- 1,510Recommend It!
- 69,404views
Opinion/Editorial
Sade, a Smooth Operator, sings of No Ordinary Love, and Is That A Crime?
Diamond Life, which yielded the popular singles “Smooth Operator,” “Your Love Is King,” and “Hang On To Your Love,” was the album that introduced the band to the world, and my own favorites from the album are “Frankie’s First Affair,” “When Am I Going to Make A Living?” “Sally,” “I Will Be Your Friend,” and “Why Can’t We Live Together?” Most of the songs on the album were written by Adu with Matthewman, and it is an unusually accomplished, distinctly cosmopolitan recording.
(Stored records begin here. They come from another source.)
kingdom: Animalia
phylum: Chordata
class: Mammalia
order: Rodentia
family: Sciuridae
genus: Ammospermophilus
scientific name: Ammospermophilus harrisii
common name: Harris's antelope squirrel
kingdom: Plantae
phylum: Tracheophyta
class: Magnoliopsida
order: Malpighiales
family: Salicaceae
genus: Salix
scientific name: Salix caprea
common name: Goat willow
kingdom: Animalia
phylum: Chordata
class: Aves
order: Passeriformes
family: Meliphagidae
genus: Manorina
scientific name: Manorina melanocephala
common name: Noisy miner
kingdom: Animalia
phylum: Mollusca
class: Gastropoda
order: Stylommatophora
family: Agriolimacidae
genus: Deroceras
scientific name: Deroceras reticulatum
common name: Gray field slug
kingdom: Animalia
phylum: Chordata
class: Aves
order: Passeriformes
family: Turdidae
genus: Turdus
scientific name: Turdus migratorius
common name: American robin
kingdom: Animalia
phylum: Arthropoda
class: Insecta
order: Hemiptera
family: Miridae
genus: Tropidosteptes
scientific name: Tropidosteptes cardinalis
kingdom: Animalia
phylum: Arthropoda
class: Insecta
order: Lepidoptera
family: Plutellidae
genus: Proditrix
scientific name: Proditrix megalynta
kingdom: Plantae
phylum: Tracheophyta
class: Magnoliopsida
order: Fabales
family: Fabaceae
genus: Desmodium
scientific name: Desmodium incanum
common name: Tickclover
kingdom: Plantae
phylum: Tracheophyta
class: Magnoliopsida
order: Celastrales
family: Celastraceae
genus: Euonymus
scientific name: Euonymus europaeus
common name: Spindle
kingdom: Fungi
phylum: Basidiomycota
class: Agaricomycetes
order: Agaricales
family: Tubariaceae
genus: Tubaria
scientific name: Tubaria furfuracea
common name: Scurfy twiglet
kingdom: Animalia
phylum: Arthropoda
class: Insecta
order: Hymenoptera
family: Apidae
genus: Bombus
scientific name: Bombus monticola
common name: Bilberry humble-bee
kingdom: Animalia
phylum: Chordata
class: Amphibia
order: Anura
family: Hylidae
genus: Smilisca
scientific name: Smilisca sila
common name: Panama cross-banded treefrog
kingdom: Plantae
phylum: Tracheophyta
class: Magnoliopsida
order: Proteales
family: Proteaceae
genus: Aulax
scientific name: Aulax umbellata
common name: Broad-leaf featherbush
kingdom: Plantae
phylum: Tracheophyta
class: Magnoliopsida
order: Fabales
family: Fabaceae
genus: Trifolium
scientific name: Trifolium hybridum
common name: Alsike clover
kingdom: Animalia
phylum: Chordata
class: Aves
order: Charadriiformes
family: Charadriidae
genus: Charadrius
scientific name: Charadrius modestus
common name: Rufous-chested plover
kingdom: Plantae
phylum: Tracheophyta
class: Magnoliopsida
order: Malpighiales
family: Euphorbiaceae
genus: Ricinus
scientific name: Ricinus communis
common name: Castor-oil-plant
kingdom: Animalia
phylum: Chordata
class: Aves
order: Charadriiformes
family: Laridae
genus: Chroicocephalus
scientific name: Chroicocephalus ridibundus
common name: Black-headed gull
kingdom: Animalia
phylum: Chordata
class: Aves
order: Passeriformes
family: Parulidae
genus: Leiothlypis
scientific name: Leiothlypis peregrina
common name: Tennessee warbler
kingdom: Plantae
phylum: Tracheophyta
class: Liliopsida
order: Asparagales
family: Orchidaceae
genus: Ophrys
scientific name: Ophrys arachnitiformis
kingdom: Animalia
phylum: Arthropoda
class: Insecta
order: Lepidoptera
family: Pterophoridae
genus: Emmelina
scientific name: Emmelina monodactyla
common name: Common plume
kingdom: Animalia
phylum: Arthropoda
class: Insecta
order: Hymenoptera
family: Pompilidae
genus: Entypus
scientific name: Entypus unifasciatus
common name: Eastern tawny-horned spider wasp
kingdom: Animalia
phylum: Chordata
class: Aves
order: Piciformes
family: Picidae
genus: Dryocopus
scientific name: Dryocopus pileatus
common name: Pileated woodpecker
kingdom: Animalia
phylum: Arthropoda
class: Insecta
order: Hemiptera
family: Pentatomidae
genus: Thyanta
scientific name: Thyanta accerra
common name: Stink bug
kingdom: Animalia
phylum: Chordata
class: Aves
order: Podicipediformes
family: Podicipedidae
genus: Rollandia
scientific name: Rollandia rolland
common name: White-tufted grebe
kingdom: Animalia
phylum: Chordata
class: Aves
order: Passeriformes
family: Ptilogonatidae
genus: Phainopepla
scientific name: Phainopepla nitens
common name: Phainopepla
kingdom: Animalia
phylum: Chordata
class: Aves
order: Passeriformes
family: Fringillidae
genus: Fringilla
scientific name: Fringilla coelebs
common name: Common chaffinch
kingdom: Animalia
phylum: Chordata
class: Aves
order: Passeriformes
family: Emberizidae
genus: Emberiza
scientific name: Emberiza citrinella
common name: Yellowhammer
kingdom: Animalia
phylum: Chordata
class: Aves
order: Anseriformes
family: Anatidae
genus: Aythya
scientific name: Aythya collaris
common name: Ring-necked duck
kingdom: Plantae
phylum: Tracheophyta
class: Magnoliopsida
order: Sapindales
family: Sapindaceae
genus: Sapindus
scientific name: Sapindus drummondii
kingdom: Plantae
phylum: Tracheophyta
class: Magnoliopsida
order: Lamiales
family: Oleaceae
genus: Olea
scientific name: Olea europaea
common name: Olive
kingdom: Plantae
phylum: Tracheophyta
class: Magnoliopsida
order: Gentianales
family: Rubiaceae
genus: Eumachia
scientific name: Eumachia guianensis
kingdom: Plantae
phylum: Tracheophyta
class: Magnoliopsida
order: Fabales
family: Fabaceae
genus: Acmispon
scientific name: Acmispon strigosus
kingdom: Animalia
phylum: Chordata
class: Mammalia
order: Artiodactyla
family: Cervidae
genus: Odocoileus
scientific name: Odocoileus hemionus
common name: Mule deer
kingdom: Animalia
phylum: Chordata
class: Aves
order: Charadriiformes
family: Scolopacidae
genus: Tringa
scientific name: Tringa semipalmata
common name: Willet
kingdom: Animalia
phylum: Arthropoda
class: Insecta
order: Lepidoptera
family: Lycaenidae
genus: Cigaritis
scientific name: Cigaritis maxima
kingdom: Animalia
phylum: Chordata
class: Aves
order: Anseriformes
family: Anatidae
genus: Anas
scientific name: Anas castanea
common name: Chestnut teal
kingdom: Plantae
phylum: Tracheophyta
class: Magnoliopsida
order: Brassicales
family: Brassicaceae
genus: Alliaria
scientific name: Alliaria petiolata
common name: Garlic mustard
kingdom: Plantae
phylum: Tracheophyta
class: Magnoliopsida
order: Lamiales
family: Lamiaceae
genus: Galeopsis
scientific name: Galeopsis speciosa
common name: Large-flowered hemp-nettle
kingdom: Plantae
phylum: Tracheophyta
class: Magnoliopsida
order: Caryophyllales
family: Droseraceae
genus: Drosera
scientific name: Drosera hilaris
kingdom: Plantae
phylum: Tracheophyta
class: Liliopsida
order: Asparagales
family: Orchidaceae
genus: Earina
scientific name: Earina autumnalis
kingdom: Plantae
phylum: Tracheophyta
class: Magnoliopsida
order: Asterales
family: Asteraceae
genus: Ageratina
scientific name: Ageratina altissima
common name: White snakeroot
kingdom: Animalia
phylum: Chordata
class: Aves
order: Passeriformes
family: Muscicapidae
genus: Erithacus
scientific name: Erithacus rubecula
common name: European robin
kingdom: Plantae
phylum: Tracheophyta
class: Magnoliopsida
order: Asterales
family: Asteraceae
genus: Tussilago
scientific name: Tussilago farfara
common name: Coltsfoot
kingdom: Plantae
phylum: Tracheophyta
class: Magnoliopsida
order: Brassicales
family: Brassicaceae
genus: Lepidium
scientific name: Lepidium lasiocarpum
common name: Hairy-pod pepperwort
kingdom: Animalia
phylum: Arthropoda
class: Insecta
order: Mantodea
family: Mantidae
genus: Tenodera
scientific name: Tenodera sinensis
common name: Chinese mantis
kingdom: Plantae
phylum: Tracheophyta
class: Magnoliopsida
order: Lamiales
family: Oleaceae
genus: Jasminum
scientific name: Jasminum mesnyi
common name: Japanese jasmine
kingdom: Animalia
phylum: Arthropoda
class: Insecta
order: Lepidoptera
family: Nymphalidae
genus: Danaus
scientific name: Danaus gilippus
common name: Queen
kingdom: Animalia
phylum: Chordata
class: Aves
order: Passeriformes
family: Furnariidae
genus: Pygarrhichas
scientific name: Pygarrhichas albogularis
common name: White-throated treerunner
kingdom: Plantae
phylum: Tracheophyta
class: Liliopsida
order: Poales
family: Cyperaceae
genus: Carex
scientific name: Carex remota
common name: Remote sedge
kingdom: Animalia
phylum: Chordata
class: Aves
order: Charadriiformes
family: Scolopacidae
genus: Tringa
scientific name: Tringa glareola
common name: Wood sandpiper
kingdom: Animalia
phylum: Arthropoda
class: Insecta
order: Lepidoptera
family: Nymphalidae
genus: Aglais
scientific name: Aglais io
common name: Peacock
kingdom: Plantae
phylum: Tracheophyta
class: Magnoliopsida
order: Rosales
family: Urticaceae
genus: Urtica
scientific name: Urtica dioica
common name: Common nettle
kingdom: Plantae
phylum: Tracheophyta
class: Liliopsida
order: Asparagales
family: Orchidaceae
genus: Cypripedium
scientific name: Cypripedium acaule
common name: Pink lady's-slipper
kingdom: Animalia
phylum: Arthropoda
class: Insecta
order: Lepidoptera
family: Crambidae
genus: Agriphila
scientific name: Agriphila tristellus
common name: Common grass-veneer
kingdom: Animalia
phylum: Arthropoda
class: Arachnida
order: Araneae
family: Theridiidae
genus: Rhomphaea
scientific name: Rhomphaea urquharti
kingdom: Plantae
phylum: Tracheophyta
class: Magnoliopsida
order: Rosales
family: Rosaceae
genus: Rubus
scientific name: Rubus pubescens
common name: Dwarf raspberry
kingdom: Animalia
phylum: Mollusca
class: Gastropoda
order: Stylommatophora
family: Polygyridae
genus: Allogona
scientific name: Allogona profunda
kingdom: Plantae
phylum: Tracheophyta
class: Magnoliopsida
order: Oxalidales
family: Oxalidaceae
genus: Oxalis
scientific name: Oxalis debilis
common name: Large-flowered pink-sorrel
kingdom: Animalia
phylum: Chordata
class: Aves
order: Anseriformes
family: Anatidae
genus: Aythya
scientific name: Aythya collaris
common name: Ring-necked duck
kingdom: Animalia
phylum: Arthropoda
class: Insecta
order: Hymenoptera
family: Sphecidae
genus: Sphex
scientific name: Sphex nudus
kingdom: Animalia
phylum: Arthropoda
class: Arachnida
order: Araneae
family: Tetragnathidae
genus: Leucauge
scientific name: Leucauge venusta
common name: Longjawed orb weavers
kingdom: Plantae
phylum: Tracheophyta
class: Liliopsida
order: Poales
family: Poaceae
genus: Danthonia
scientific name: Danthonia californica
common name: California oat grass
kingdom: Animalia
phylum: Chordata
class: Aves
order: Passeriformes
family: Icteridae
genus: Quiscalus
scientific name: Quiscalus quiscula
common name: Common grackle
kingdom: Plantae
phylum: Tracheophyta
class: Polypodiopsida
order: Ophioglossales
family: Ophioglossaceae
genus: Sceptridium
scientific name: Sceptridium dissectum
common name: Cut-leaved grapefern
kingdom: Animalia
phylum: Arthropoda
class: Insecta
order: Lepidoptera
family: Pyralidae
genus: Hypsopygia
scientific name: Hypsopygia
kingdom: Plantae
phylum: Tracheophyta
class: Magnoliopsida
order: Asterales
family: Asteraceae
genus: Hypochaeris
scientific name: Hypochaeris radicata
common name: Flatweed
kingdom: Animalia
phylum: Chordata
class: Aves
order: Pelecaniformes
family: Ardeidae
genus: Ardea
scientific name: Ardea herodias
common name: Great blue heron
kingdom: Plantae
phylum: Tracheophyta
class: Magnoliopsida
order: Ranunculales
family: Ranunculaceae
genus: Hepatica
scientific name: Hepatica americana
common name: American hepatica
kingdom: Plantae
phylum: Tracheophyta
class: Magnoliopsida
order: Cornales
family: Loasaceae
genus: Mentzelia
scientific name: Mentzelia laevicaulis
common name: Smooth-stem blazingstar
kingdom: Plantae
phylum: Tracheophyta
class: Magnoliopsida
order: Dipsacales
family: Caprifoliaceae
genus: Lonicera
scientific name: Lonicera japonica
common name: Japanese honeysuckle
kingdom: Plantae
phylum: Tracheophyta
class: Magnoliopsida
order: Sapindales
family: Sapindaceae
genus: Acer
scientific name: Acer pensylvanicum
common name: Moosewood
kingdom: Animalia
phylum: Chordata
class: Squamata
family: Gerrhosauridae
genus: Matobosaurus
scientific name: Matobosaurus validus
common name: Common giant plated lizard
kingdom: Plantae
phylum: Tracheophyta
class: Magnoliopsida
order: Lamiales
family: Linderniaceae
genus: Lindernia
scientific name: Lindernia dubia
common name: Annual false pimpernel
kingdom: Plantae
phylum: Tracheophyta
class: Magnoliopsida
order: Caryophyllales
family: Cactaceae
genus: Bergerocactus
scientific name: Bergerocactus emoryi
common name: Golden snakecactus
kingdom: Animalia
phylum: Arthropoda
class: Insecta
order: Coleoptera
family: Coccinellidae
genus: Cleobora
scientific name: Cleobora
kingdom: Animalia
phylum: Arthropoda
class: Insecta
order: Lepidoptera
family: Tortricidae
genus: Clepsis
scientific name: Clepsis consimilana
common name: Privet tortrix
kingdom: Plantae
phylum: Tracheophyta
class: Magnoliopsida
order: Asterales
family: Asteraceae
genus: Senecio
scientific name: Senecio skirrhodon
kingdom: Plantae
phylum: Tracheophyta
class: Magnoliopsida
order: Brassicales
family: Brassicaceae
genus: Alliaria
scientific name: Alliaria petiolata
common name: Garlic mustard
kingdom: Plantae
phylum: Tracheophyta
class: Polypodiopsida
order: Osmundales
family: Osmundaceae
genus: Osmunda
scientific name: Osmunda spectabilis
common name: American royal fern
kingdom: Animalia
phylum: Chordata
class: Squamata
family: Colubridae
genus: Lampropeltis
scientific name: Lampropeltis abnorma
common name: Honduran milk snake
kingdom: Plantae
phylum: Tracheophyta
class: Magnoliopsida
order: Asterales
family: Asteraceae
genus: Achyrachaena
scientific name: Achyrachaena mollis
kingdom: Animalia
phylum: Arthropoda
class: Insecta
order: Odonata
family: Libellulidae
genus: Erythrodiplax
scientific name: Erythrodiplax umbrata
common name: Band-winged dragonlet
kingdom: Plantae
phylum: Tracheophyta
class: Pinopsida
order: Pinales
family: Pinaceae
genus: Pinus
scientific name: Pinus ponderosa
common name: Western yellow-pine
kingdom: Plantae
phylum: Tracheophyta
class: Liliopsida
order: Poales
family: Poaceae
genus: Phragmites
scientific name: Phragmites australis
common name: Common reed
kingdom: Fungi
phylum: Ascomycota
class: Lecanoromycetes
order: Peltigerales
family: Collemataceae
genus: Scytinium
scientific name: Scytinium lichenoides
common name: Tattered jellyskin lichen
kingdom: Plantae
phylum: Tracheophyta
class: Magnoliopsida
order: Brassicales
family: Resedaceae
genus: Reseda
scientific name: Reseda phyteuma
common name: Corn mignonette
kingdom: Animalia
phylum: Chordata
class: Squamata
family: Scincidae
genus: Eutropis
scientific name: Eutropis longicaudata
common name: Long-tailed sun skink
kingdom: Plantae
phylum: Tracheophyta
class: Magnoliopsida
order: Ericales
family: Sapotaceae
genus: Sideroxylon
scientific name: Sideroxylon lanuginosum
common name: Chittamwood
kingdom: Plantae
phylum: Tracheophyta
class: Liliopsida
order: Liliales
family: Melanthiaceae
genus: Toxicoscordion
“Frankie’s First Affair” is about a charmer who falls in love, someone who now understands the people who had been infatuated with him: “You know now they really did care, ‘cause it’s your first affair...Where is the laughter you spat right in their faces?...It’s your turn to cry.” And in “When Am Going to Make A Living?” Adu sings about the ordinary working world: “They’ll waste your body and soul if you allow them to,” and notes: “See the people fussing and stealing, too many lies, no one is achieving. Have I told you before? We’re hungry for a life we can’t afford. There’s no end to what you can do, if you give yourself a chance. We’re hungry but we won’t give in. Start believing in yourself. Put the blame on no one else.” The song’s last line is “Hungry but we’re gonna win,” and, of course, win she has.
I was never sure if “Sally,” who opened her arms to many young men, was a friend, a social worker, or a sexual exploiter, as described in the song that bears her name—but in light of the male plights Adu describes and the fact that it is Adu singing, I’m inclined to think Sally’s a friend: “Put your hands together for Sally. She saved all those young men...She’s doing our dirty work...She’s the only one who cares...” The intentions in “I Will Be Your Friend” are unmistakable. “I’ll love you for a thousand years,” sings Adu.
It is easy to hear how such a thematically varied work would be welcome in an English world as represented in the Hanif Kureishi/Stephen Frears films My Beautiful Laundrette (1985) and Sammy and Rosie Get Laid (1987). In his introduction to a collection of his screenplays, Kureishi has written, “This was the mid-1980s—that fevered time...In London new clubs and restaurants were opening to sell-out crowds. Soho was full of people making pop promos and commercials. Good newspapers and magazines were being started. Parts of London seemed gripped by money madness... Sammy and Rosie Get Laid was an attempt to reflect the fragmentation of that time: a young affluent middle class with 1960s values gentrifying working-class areas; riots and the creation of an unemployed and alienated underclass, necessitating the growth and increasing empowerment of the police; and a Third World Muslim whose country was being Westernized, coming to the West and being bewildered by the spiritual chaos he discovers.” ( London Kills Me, Penguin Books, 1992.) In a journal about the making of Sammy and Rosie published in the same book, Kureishi writes, “I know now that England is primarily a suburban country and English values are suburban values. The best of that is kindness and mild-temperedness, politeness and privacy, and some rather resentful tolerance. The suburbs are also a mix of people...At worst there is narrowness of outlook and fear of the different. There is cruelty by privacy and indifference...My love and fascination for inner London endures. Here there is fluidity and possibilities are unlimited.” ( London Kills Me, p. 163.)
Diamond Life, which sold about six million copies internationally, closes with Timmy Thomas’s “Why Can’t We Live Together?” and the band’s tight groove and the pointed lyrics issue a question and a promise: “Tell me why, tell me why can’t we live together? Everybody wants to live together. Why can’t we be together? No more war, no more war, just a little peace. No more war, no more war. All we want is some peace in this world...No matter, no matter what color, you’re still my brother.”